Extend the passage on RTD interface circuits, starting right after its last line.

Quoted text:
..........

Interface Circuits and ICs

The fundamental challenge of reading an RTD is converting a small resistance change (0.385 Ω/°C for PT100) into a voltage your ADC can read accurately. There are three approaches:

1. Simple Voltage Divider (PT1000 Only)

For PT1000, you can use a simple voltage divider with a precision resistor (e.g., 1kΩ 0.1% tolerance) and measure the voltage with a 10-bit or 12-bit ADC. With a 3.3V supply and 1kΩ reference, you get roughly 1.65V at 0°C and 1.81V at 100°C — a 160mV span that a 12-bit ADC can resolve to ~0.04°C. This works for non-critical applications. It is not suitable for PT100 because the low resistance values make lead wire resistance errors significant.

2. Wheatstone Bridge

A Wheatstone bridge with three matched resistors and the RTD as the fourth arm amplifies the small resistance change into a differential voltage. Adding an instrumentation amplifier (e.g., INA128) allows accurate reading with a standard ADC. This is the classic industrial circuit but requires precise matched resistors and careful PCB layout.

3. MAX31865 RTD-to-Digital Converter (Recommended for Arduino)

..........

Data:
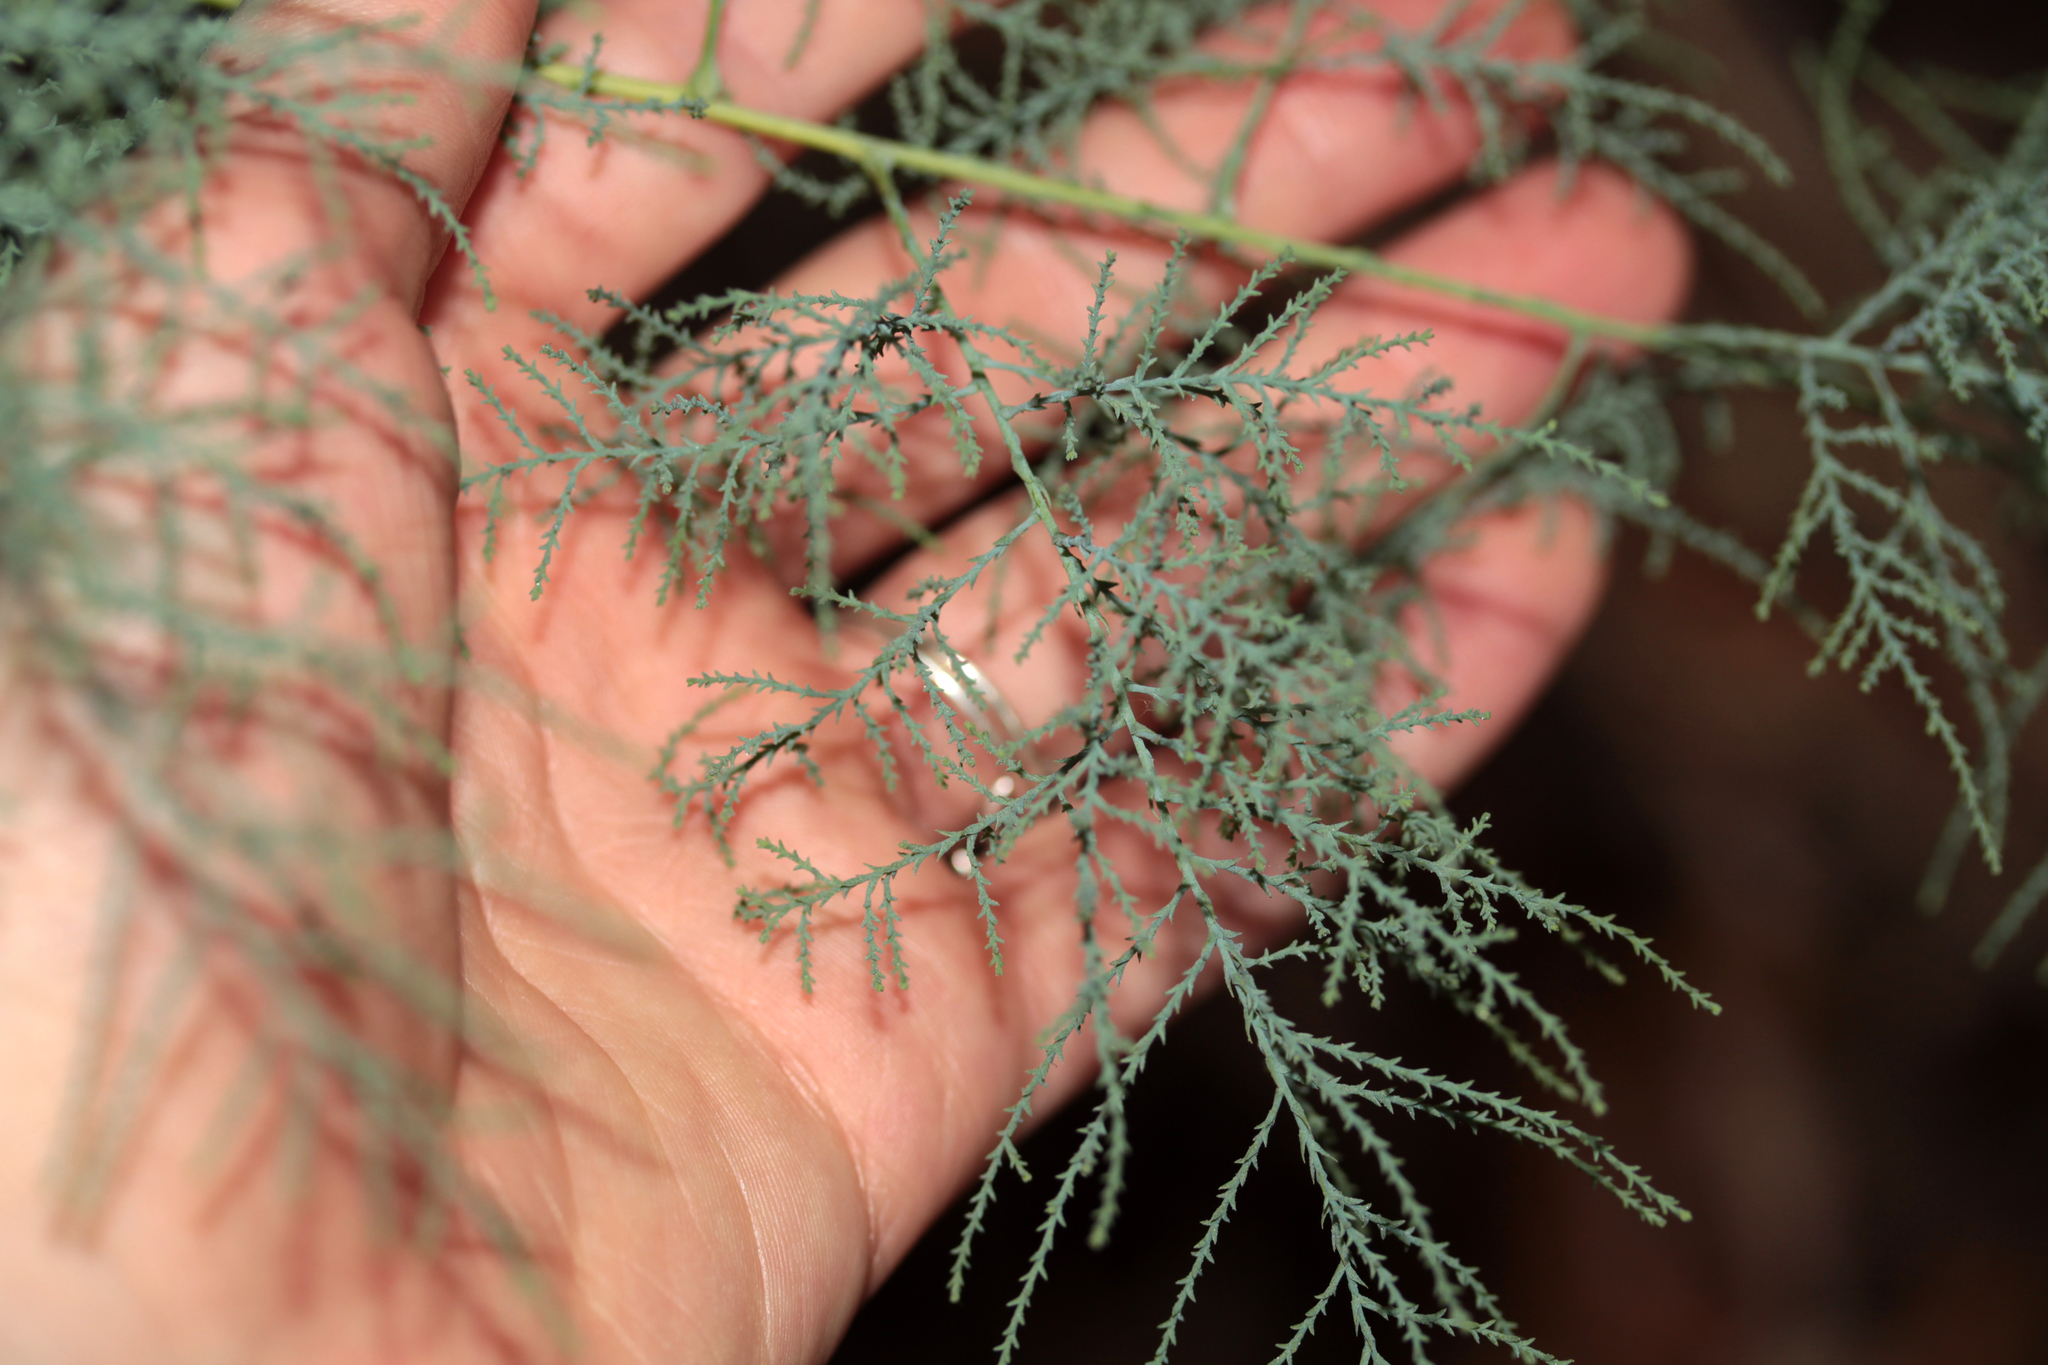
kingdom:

..........

Output of the exercise:
The MAX31865 is a dedicated RTD-to-digital converter IC from Maxim (now Analog Devices). It contains a precision current source, a ratio-metric ADC, fault detection, and an SPI interface. It handles all the complexity internally and outputs temperature-proportional counts directly to your microcontroller over SPI. It supports both 2-wire, 3-wire, and 4-wire RTD configurations via a single jumper selection, and works with both PT100 and PT1000 (configured by the reference resistor value on the breakout board).

MAX31865 Wiring to Arduino

The MAX31865 breakout board (available from Adafruit and compatible vendors) exposes standard SPI pins plus chip-select. Here is the wiring for Arduino Uno:

PT100 vs PT1000 selection: On most MAX31865 breakout boards, a solder jumper selects the reference resistor. PT100 uses a 430Ω reference resistor; PT1000 uses a 4300Ω reference resistor. Check your board’s documentation and set the correct reference value in code.

LM35 Temperature Sensor

Classic analog temperature sensor with 10mV/°C output — great for learning temperature measurement before moving to precision RTD circuits.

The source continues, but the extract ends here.